Stored dataset items:
%%

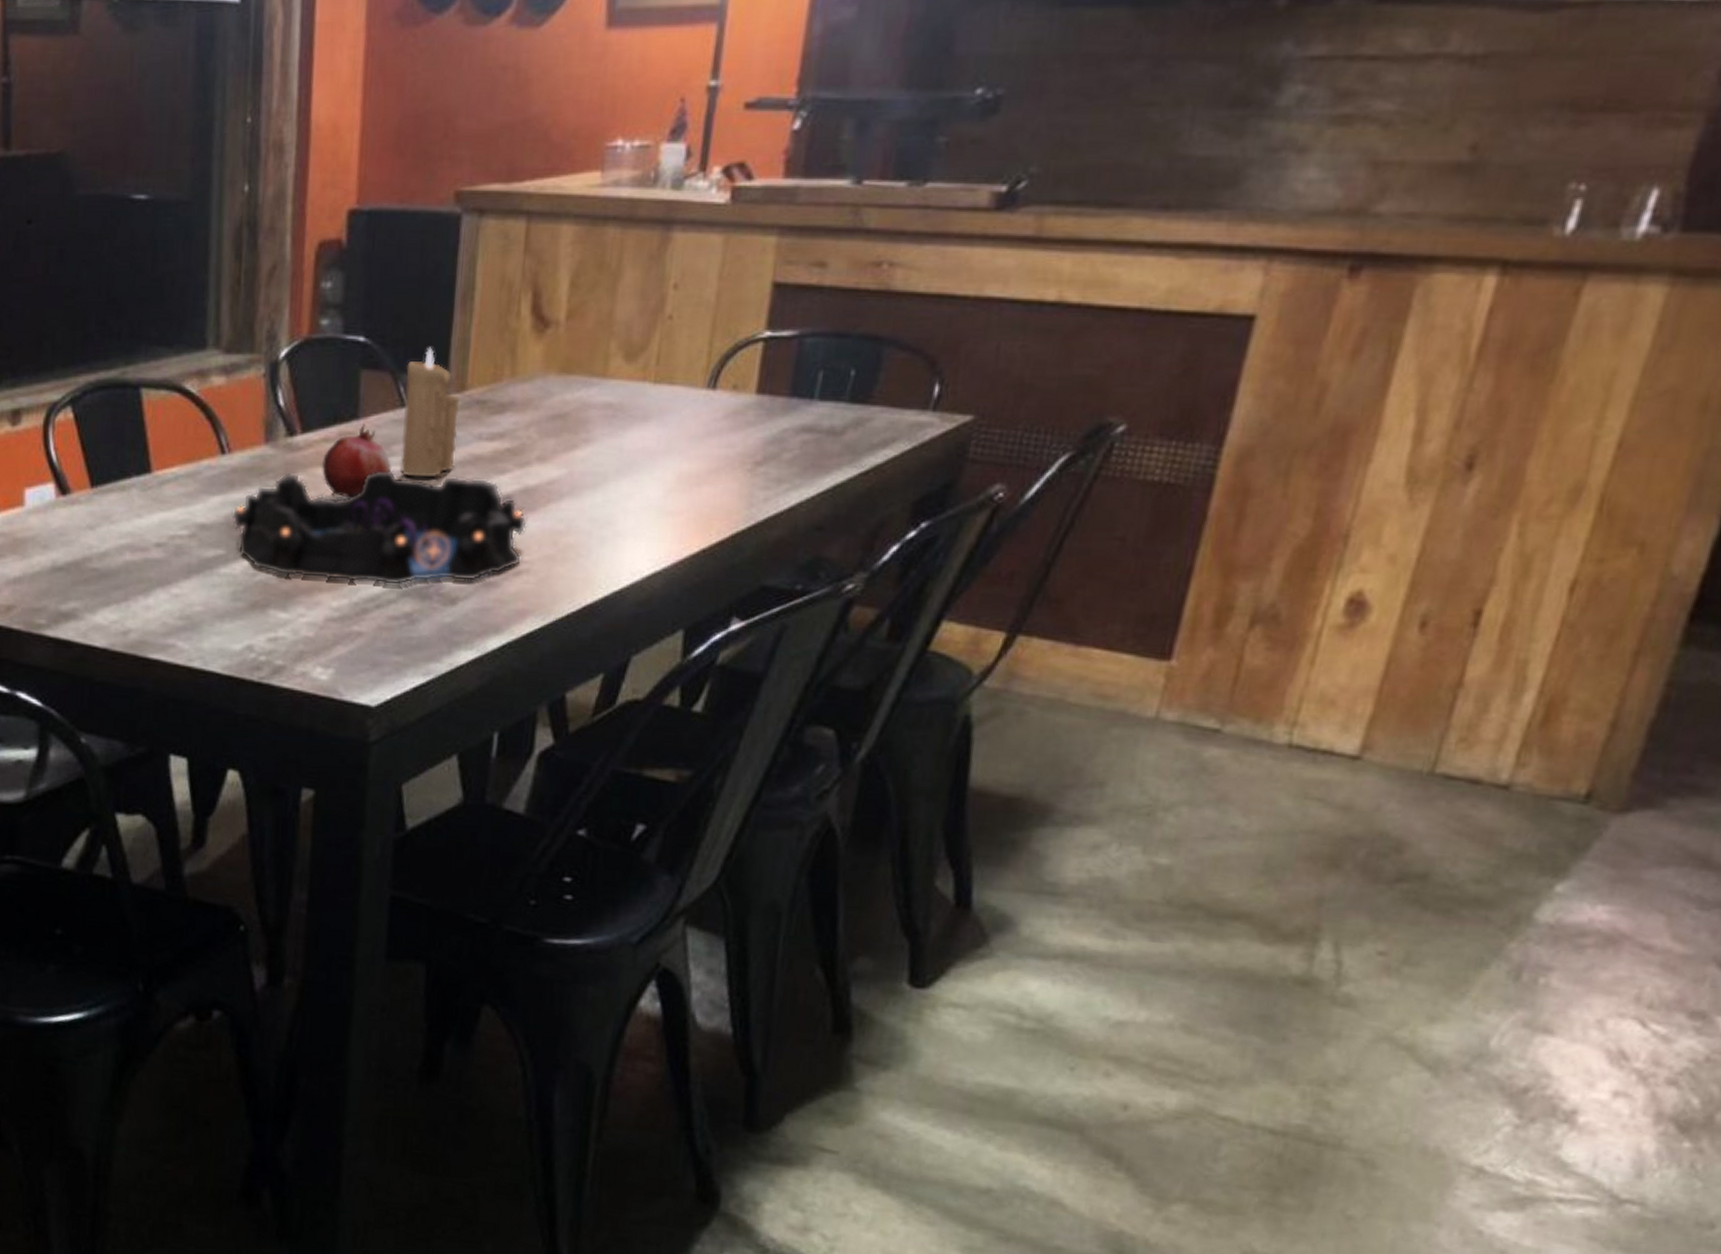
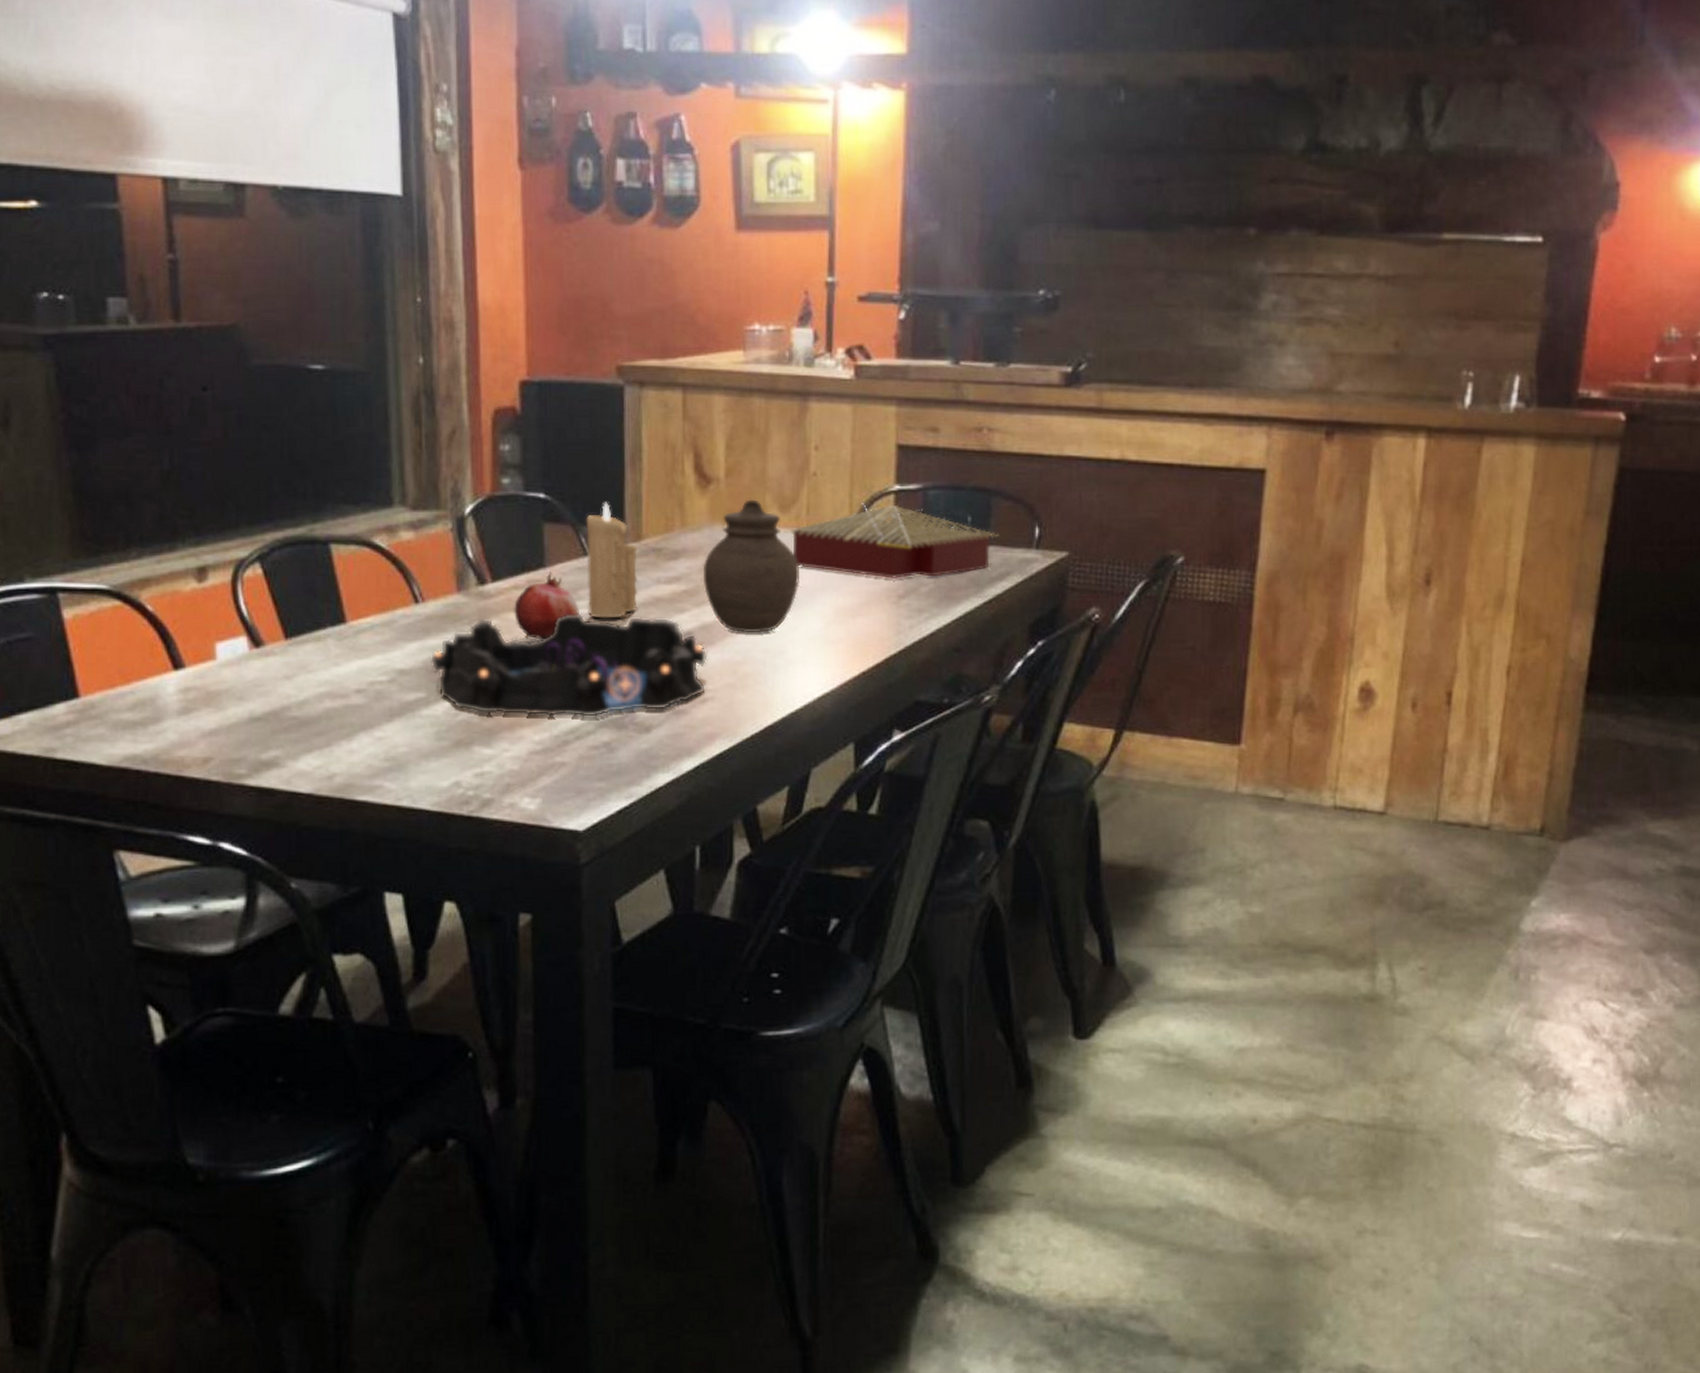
jar: none [529,346,641,500] -> present [702,499,799,633]
plant: none [626,352,888,442] -> present [783,503,1000,578]

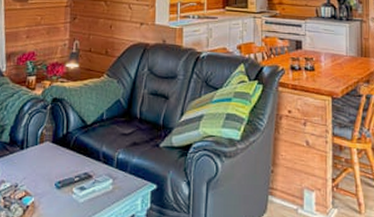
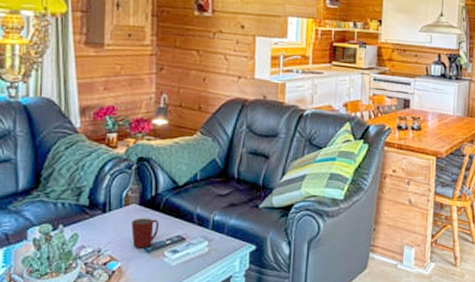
mug: none [44,155,68,184] -> present [131,218,158,248]

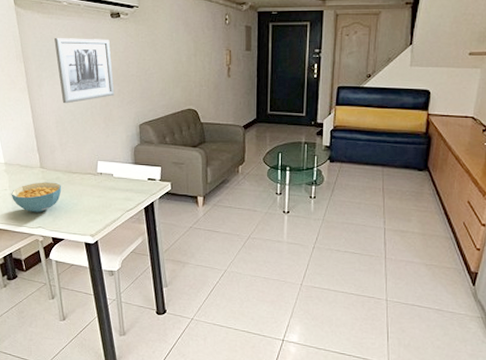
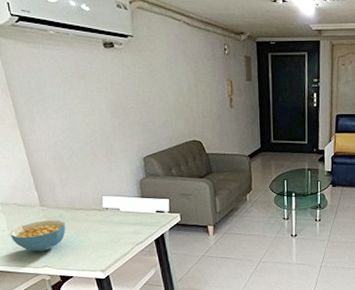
wall art: present [54,37,115,104] -> none [43,68,115,139]

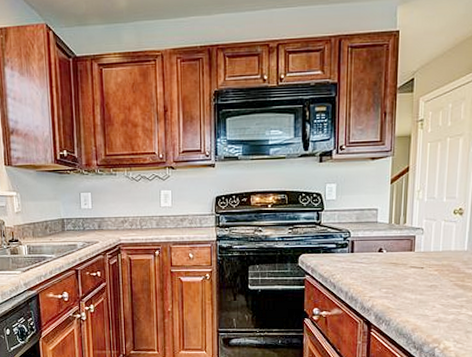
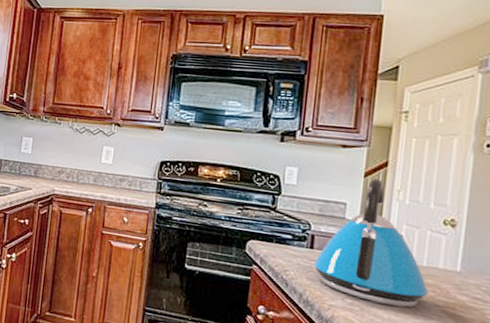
kettle: none [355,183,444,288] -> present [313,178,428,308]

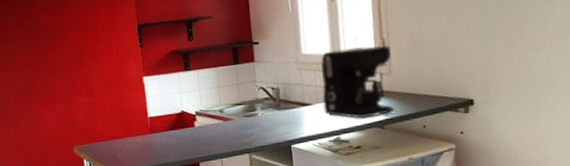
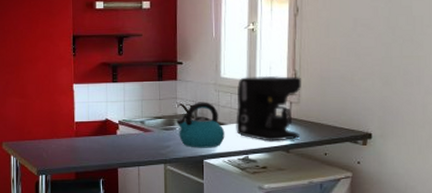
kettle: none [258,82,312,133] -> present [176,102,225,148]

%%

__Exercise goal__.
Pictures stay out, but every record above is to be returned exactly.

__Answer for this exercise__.
jar: none [529,346,641,500] -> present [702,499,799,633]
plant: none [626,352,888,442] -> present [783,503,1000,578]

mug: none [44,155,68,184] -> present [131,218,158,248]

wall art: present [54,37,115,104] -> none [43,68,115,139]

kettle: none [355,183,444,288] -> present [313,178,428,308]

kettle: none [258,82,312,133] -> present [176,102,225,148]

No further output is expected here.